Pour sauver ce qui peut l’être et avant tout lui-même, Gaston d’Orléans écrit une lettre d’aveu à Louis XIII, dans laquelle il charge particulièrement Cinq-Mars. On l’exilera gentiment dans le Val-de-Loire. Richelieu a désormais assez d’éléments pour le procès, organisé à Lyon, dont l’issue ne doit pas faire de doutes. Le 12 septembre 1642, Cinq-Mars est amené devant la Cour spéciale présidée par le chancelier Séguier. On le place sur la sellette, ce siège très bas destiné à humilier. On lui cite les témoignages et il reconnaît tout sans barguigner. Il est derechef condamné à mort. De Thou, moins compromis, est contre toute attente condamné à la peine capitale également : puisque Cinq-Mars avait confirmé que de Thou ne voulait pas du traité avec l’Espagne, c’est donc qu’il connaissait ce projet. Son crime est de ne pas l’avoir dénoncé… « Je l’avoue, j’ai su la conspiration », dit-il, « J’ai fait tout mon possible pour l’en détourner. Il m’a cru son ami unique et fidèle et je ne l’ai pas voulu trahir ». De cette noble phrase naîtra la légende que fera prospérer Vigny sur de Thou. Cinq-Mars était un coupable ; avec de Thou, il fallait un exemple.

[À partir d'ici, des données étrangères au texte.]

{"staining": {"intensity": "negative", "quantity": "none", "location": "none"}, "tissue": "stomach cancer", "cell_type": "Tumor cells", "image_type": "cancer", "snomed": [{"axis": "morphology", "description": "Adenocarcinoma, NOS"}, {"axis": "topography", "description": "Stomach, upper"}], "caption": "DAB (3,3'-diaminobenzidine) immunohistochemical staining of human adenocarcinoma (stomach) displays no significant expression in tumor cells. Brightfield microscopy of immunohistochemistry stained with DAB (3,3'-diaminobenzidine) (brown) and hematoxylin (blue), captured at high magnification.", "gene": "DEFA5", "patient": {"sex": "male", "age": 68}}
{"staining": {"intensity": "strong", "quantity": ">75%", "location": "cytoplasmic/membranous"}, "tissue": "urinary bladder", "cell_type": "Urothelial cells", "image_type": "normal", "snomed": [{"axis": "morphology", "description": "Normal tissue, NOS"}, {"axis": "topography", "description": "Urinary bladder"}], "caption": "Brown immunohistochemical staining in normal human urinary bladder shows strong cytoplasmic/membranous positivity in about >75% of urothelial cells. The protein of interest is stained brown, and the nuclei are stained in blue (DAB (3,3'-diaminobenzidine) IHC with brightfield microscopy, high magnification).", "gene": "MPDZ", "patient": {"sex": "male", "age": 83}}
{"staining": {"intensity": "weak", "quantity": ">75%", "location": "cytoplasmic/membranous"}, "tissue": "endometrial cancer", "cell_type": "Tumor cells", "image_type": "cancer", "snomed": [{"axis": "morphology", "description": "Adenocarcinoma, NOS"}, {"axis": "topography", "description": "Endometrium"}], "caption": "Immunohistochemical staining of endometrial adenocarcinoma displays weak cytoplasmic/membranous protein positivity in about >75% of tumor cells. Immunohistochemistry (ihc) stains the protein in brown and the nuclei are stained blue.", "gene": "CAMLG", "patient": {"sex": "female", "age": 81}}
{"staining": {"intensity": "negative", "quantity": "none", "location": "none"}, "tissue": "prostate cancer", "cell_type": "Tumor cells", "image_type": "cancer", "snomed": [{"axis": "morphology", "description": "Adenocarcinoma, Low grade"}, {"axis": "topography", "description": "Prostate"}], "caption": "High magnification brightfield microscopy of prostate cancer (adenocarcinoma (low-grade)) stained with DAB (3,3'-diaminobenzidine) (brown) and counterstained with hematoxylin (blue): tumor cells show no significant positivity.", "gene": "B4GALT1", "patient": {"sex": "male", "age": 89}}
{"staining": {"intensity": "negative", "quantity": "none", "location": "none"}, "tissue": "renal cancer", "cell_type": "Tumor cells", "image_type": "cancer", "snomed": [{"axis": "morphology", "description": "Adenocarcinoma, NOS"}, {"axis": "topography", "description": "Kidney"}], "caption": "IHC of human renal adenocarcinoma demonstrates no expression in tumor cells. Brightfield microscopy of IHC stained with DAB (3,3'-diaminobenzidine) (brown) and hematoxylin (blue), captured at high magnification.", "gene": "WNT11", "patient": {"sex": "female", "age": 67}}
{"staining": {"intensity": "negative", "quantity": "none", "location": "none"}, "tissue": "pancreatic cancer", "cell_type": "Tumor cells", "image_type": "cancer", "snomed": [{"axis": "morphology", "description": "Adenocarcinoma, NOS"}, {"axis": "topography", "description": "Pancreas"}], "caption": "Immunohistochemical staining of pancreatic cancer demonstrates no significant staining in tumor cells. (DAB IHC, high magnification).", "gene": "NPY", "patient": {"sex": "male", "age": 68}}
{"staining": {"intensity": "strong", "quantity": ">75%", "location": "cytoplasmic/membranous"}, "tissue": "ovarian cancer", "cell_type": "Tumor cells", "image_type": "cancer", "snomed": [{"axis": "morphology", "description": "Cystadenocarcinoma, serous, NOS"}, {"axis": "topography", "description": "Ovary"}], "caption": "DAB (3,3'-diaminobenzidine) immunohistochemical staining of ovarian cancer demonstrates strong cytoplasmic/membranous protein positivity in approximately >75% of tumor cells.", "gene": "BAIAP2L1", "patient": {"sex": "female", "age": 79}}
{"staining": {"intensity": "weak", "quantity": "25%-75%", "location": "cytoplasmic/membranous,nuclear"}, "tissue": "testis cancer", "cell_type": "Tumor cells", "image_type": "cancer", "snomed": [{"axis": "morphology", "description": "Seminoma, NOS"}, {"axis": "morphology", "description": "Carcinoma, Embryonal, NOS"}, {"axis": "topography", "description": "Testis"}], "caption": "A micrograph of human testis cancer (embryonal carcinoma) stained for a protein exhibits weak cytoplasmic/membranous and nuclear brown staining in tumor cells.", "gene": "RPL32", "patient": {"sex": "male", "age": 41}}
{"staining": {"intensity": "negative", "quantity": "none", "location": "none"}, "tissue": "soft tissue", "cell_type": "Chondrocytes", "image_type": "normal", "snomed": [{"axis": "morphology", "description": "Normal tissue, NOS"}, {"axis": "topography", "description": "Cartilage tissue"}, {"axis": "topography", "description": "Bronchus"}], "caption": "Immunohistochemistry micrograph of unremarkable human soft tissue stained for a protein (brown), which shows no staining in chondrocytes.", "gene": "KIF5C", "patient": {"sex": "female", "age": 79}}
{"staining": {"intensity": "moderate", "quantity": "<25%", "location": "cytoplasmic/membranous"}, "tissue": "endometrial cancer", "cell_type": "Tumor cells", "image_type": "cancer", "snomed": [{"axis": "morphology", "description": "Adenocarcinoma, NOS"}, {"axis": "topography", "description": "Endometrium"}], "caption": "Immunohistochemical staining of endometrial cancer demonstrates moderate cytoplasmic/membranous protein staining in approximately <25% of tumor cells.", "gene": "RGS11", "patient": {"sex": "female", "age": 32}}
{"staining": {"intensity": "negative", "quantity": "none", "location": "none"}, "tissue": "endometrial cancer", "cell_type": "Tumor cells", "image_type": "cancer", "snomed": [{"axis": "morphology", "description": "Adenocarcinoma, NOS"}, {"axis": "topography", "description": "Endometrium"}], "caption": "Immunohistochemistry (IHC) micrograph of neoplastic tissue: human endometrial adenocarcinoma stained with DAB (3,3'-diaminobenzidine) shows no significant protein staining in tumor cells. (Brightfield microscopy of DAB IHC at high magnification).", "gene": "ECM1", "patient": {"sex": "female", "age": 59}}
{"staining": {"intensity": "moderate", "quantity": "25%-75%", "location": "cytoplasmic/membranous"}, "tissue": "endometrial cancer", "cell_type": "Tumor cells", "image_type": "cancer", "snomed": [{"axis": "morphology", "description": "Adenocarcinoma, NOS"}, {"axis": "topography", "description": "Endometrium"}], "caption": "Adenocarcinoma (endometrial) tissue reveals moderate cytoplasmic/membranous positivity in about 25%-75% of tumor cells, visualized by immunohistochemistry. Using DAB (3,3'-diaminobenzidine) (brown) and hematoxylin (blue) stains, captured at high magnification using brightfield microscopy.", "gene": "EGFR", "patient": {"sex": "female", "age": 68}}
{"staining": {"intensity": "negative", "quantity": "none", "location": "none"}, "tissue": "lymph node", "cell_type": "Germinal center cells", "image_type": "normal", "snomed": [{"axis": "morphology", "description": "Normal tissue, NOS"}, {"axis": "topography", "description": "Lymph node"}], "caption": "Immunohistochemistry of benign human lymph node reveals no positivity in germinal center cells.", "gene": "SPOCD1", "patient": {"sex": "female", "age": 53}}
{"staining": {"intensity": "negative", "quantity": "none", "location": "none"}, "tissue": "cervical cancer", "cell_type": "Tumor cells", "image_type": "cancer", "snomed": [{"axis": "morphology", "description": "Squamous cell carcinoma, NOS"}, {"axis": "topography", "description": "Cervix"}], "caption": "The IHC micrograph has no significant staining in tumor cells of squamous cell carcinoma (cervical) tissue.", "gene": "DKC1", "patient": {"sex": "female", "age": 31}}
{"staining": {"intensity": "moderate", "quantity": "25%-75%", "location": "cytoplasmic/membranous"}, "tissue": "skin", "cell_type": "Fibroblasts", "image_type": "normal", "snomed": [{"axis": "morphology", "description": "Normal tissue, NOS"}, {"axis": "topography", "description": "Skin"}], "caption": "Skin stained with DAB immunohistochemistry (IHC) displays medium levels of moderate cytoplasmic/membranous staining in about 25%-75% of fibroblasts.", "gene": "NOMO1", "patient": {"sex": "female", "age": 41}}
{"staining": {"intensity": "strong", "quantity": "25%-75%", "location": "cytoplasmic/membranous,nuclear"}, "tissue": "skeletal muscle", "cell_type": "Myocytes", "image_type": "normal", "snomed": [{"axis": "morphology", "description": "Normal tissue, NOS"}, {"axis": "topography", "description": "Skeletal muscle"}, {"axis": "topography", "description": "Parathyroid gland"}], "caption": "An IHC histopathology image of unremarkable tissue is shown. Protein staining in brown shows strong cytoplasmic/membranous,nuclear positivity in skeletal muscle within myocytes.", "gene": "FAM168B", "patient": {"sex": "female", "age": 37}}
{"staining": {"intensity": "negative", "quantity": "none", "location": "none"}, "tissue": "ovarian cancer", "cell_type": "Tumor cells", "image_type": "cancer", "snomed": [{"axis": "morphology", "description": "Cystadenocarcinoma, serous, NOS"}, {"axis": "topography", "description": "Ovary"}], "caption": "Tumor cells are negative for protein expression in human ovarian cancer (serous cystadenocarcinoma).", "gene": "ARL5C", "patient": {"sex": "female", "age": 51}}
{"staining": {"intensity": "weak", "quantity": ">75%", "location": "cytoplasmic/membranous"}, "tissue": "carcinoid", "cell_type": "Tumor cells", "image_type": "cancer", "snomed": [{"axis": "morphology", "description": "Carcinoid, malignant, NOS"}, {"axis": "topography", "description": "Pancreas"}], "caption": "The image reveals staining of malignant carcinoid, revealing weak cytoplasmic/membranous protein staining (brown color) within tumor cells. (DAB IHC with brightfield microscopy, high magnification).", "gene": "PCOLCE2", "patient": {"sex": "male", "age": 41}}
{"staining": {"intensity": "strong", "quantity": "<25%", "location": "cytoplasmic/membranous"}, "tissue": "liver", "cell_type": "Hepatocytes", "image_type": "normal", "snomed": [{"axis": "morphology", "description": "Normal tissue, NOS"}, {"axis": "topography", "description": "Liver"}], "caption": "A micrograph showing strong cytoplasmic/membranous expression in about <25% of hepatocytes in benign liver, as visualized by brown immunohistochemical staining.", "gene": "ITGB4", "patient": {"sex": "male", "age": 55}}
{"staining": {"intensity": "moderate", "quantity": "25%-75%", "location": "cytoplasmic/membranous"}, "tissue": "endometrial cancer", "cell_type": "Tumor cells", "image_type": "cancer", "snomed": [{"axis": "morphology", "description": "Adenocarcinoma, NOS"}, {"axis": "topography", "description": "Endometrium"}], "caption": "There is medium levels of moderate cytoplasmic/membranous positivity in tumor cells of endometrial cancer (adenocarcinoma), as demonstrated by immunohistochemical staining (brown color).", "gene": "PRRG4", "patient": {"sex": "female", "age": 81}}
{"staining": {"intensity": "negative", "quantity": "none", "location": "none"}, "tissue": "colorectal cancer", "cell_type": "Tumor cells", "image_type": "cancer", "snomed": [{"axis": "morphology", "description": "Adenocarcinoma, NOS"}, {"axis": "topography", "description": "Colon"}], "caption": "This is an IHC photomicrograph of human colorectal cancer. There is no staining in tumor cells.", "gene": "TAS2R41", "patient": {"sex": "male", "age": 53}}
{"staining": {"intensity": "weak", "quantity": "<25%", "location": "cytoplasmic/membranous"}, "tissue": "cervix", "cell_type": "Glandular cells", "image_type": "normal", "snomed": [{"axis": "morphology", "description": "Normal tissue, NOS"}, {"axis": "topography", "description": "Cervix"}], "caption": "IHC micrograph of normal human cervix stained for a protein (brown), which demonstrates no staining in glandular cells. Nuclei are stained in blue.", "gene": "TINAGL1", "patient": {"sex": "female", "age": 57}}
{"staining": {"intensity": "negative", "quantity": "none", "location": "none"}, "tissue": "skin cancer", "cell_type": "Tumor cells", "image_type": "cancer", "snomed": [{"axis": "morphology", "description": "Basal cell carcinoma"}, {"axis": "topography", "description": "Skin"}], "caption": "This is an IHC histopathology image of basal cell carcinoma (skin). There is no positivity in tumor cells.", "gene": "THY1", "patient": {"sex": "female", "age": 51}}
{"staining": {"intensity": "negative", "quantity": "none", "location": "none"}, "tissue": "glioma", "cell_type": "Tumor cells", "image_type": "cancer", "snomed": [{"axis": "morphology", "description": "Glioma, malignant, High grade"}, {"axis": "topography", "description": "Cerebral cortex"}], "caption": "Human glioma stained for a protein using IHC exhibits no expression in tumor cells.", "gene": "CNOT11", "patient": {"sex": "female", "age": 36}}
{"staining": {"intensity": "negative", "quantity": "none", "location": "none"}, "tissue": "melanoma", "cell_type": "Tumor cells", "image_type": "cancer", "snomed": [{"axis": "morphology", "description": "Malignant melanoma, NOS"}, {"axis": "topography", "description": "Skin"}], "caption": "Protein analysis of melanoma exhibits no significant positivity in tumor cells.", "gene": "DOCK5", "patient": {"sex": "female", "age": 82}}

Ce n’est que devant le bourreau, l’après-midi même, que les deux hommes se retrouvent et s’embrassent. Cinq-Mars écrit sa dernière lettre, non pas à Marie de Gonzague, qui ne se trouve absolument pas sur les lieux comme on le voit dans l’opéra, mais à sa mère. C’est lui qui, le premier, monte sur l’échafaud en grande tenue de cour, salue la foule en souriant, refuse le bandeau et place sa tête sur le billot. De Thou, comme dans la dernière scène de l’œuvre de Gounod, se réfugie dans la prière. L’exécution est une boucherie atroce, décrite par Vigny et qu’on taira. Immédiatement, les deux hommes deviennent les héros qui ont osé défier le cardinal détesté.
Richelieu profitera peu de sa victoire : il meurt le 4 décembre. Louis XIII, comme incapable de combler ce vide, le suivra dans la tombe 6 mois plus tard.